(How to complete this task): Here are records with pictures in them. Copy all of them exactly and leave the pictures out.

[Stored items from a collection]
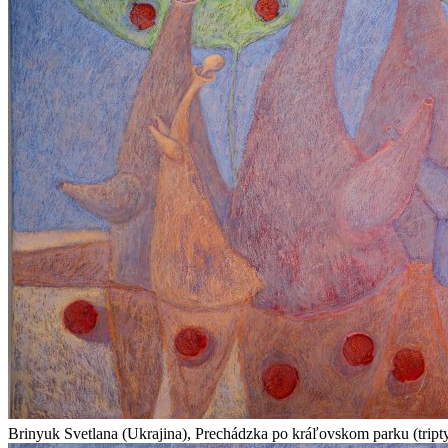
Brinyuk Svetlana (Ukrajina), Prechádzka po kráľovskom parku (triptyc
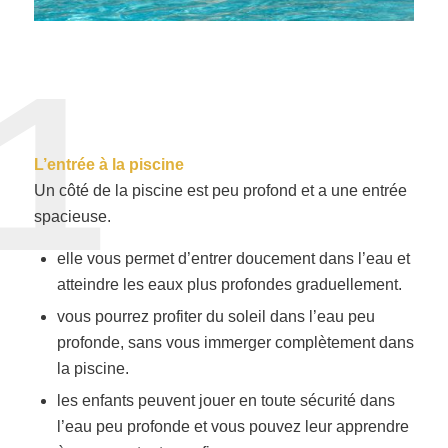
1
L’entrée à la piscine
Un côté de la piscine est peu profond et a une entrée
spacieuse.
elle vous permet d’entrer doucement dans l’eau et
atteindre les eaux plus profondes graduellement.
vous pourrez profiter du soleil dans l’eau peu
profonde, sans vous immerger complètement dans
la piscine.
les enfants peuvent jouer en toute sécurité dans
l’eau peu profonde et vous pouvez leur apprendre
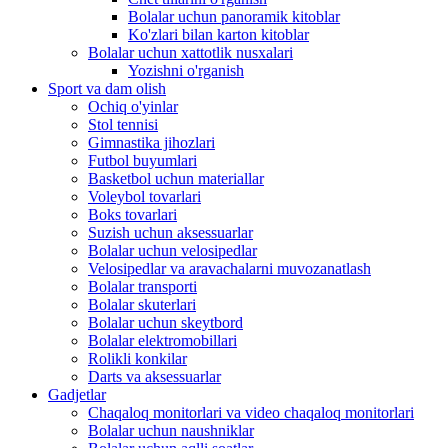
Bolalar uchun panoramik kitoblar
Ko'zlari bilan karton kitoblar
Bolalar uchun xattotlik nusxalari
Yozishni o'rganish
Sport va dam olish
Ochiq o'yinlar
Stol tennisi
Gimnastika jihozlari
Futbol buyumlari
Basketbol uchun materiallar
Voleybol tovarlari
Boks tovarlari
Suzish uchun aksessuarlar
Bolalar uchun velosipedlar
Velosipedlar va aravachalarni muvozanatlash
Bolalar transporti
Bolalar skuterlari
Bolalar uchun skeytbord
Bolalar elektromobillari
Rolikli konkilar
Darts va aksessuarlar
Gadjetlar
Chaqaloq monitorlari va video chaqaloq monitorlari
Bolalar uchun naushniklar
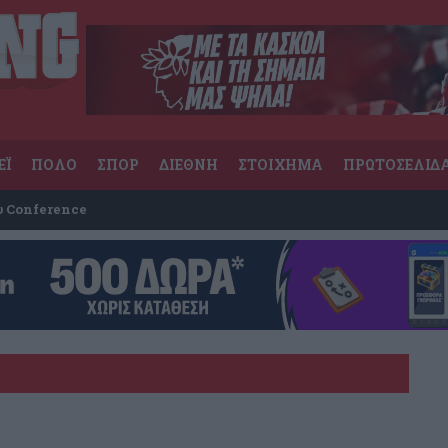
ΕΪ
ΠΟΛΟ
ΣΠΟΡ
ΔΙΕΘΝΗ
ΣΤΟΙΧΗΜΑ
ΠΡΩΤΟΣΕΛΙΔ
υ Conference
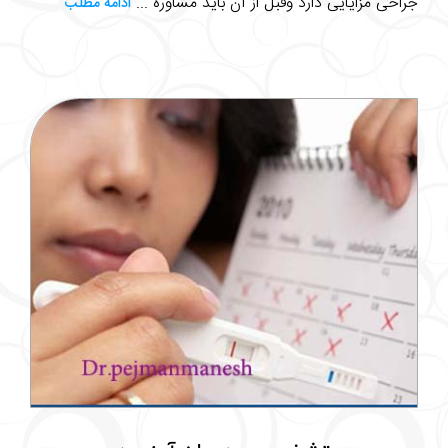
جراحی مزایایی دارد وقبل از آن باید مشاوره ...
ادامه مطلب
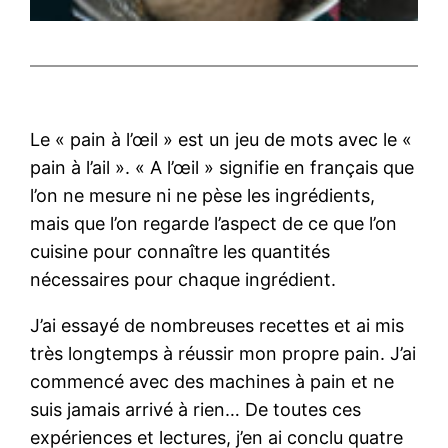
Le « pain à l’œil » est un jeu de mots avec le «
pain à l’ail ». « A l’œil » signifie en français que
l’on ne mesure ni ne pèse les ingrédients,
mais que l’on regarde l’aspect de ce que l’on
cuisine pour connaître les quantités
nécessaires pour chaque ingrédient.
J’ai essayé de nombreuses recettes et ai mis
très longtemps à réussir mon propre pain. J’ai
commencé avec des machines à pain et ne
suis jamais arrivé à rien… De toutes ces
expériences et lectures, j’en ai conclu quatre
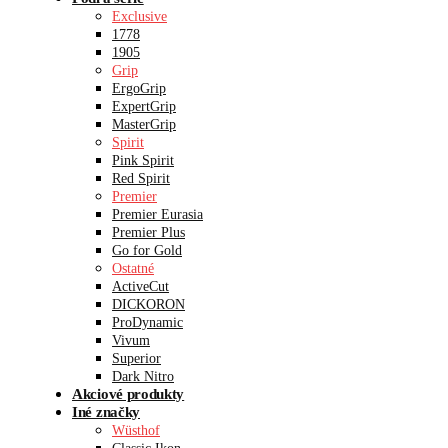
Exclusive
1778
1905
Grip
ErgoGrip
ExpertGrip
MasterGrip
Spirit
Pink Spirit
Red Spirit
Premier
Premier Eurasia
Premier Plus
Go for Gold
Ostatné
ActiveCut
DICKORON
ProDynamic
Vivum
Superior
Dark Nitro
Akciové produkty
Iné značky
Wüsthof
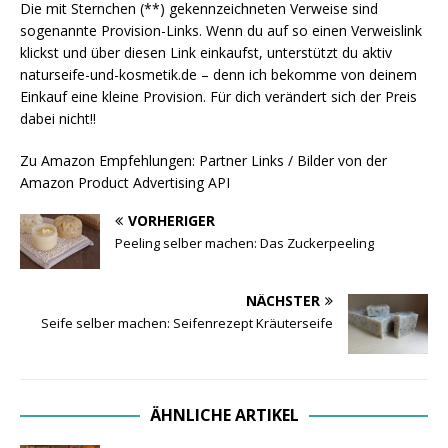
Die mit Sternchen (**) gekennzeichneten Verweise sind
sogenannte Provision-Links. Wenn du auf so einen Verweislink
klickst und über diesen Link einkaufst, unterstützt du aktiv
naturseife-und-kosmetik.de – denn ich bekomme von deinem
Einkauf eine kleine Provision. Für dich verändert sich der Preis
dabei nicht!!
Zu Amazon Empfehlungen: Partner Links / Bilder von der
Amazon Product Advertising API
VORHERIGER
Peeling selber machen: Das Zuckerpeeling
NÄCHSTER
Seife selber machen: Seifenrezept Kräuterseife
ÄHNLICHE ARTIKEL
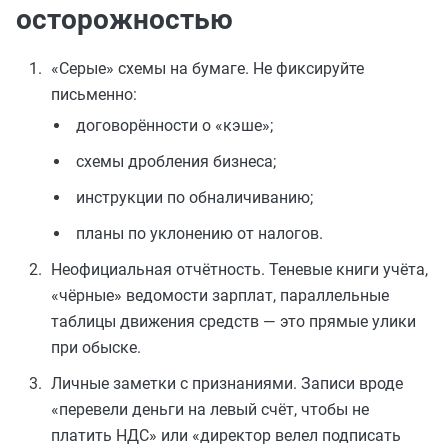
осторожностью
«Серые» схемы на бумаге. Не фиксируйте
письменно:
договорённости о «кэше»;
схемы дробления бизнеса;
инструкции по обналичиванию;
планы по уклонению от налогов.
Неофициальная отчётность. Теневые книги учёта,
«чёрные» ведомости зарплат, параллельные
таблицы движения средств — это прямые улики
при обыске.
Личные заметки с признаниями. Записи вроде
«перевели деньги на левый счёт, чтобы не
платить НДС» или «директор велел подписать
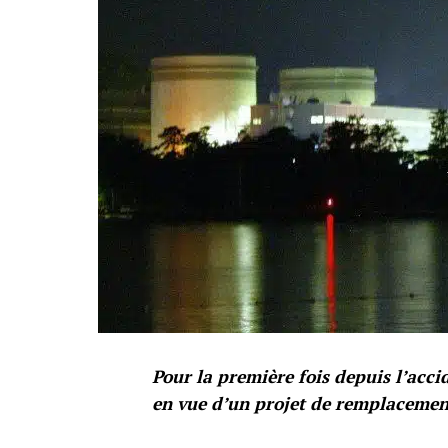
Pour la première fois depuis l’acc
en vue d’un projet de remplacemen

(Written answer):
Brinyuk Svetlana (Ukrajina), Prechádzka po kráľovskom parku (triptyc
1
L’entrée à la piscine
Un côté de la piscine est peu profond et a une entrée
spacieuse.
elle vous permet d’entrer doucement dans l’eau et
atteindre les eaux plus profondes graduellement.
vous pourrez profiter du soleil dans l’eau peu
profonde, sans vous immerger complètement dans
la piscine.
les enfants peuvent jouer en toute sécurité dans
l’eau peu profonde et vous pouvez leur apprendre
Bolalar uchun panoramik kitoblar
Ko'zlari bilan karton kitoblar
Bolalar uchun xattotlik nusxalari
Yozishni o'rganish
Sport va dam olish
Ochiq o'yinlar
Stol tennisi
Gimnastika jihozlari
Futbol buyumlari
Basketbol uchun materiallar
Voleybol tovarlari
Boks tovarlari
Suzish uchun aksessuarlar
Bolalar uchun velosipedlar
Velosipedlar va aravachalarni muvozanatlash
Bolalar transporti
Bolalar skuterlari
Bolalar uchun skeytbord
Bolalar elektromobillari
Rolikli konkilar
Darts va aksessuarlar
Gadjetlar
Chaqaloq monitorlari va video chaqaloq monitorlari
Bolalar uchun naushniklar
ΕΪ
ΠΟΛΟ
ΣΠΟΡ
ΔΙΕΘΝΗ
ΣΤΟΙΧΗΜΑ
ΠΡΩΤΟΣΕΛΙΔ
υ Conference
جراحی مزایایی دارد وقبل از آن باید مشاوره ...
ادامه مطلب
Le « pain à l’œil » est un jeu de mots avec le «
pain à l’ail ». « A l’œil » signifie en français que
l’on ne mesure ni ne pèse les ingrédients,
mais que l’on regarde l’aspect de ce que l’on
cuisine pour connaître les quantités
nécessaires pour chaque ingrédient.
J’ai essayé de nombreuses recettes et ai mis
très longtemps à réussir mon propre pain. J’ai
commencé avec des machines à pain et ne
suis jamais arrivé à rien… De toutes ces
expériences et lectures, j’en ai conclu quatre
Exclusive
1778
1905
Grip
ErgoGrip
ExpertGrip
MasterGrip
Spirit
Pink Spirit
Red Spirit
Premier
Premier Eurasia
Premier Plus
Go for Gold
Ostatné
ActiveCut
DICKORON
ProDynamic
Vivum
Superior
Dark Nitro
Akciové produkty
Iné značky
Wüsthof
Die mit Sternchen (**) gekennzeichneten Verweise sind
sogenannte Provision-Links. Wenn du auf so einen Verweislink
klickst und über diesen Link einkaufst, unterstützt du aktiv
naturseife-und-kosmetik.de – denn ich bekomme von deinem
Einkauf eine kleine Provision. Für dich verändert sich der Preis
dabei nicht!!
Zu Amazon Empfehlungen: Partner Links / Bilder von der
Amazon Product Advertising API
VORHERIGER
Peeling selber machen: Das Zuckerpeeling
NÄCHSTER
Seife selber machen: Seifenrezept Kräuterseife
ÄHNLICHE ARTIKEL
осторожностью
«Серые» схемы на бумаге. Не фиксируйте
письменно:
договорённости о «кэше»;
схемы дробления бизнеса;
инструкции по обналичиванию;
планы по уклонению от налогов.
Неофициальная отчётность. Теневые книги учёта,
«чёрные» ведомости зарплат, параллельные
таблицы движения средств — это прямые улики
при обыске.
Личные заметки с признаниями. Записи вроде
«перевели деньги на левый счёт, чтобы не
платить НДС» или «директор велел подписать
Pour la première fois depuis l’acc
en vue d’un projet de remplacemen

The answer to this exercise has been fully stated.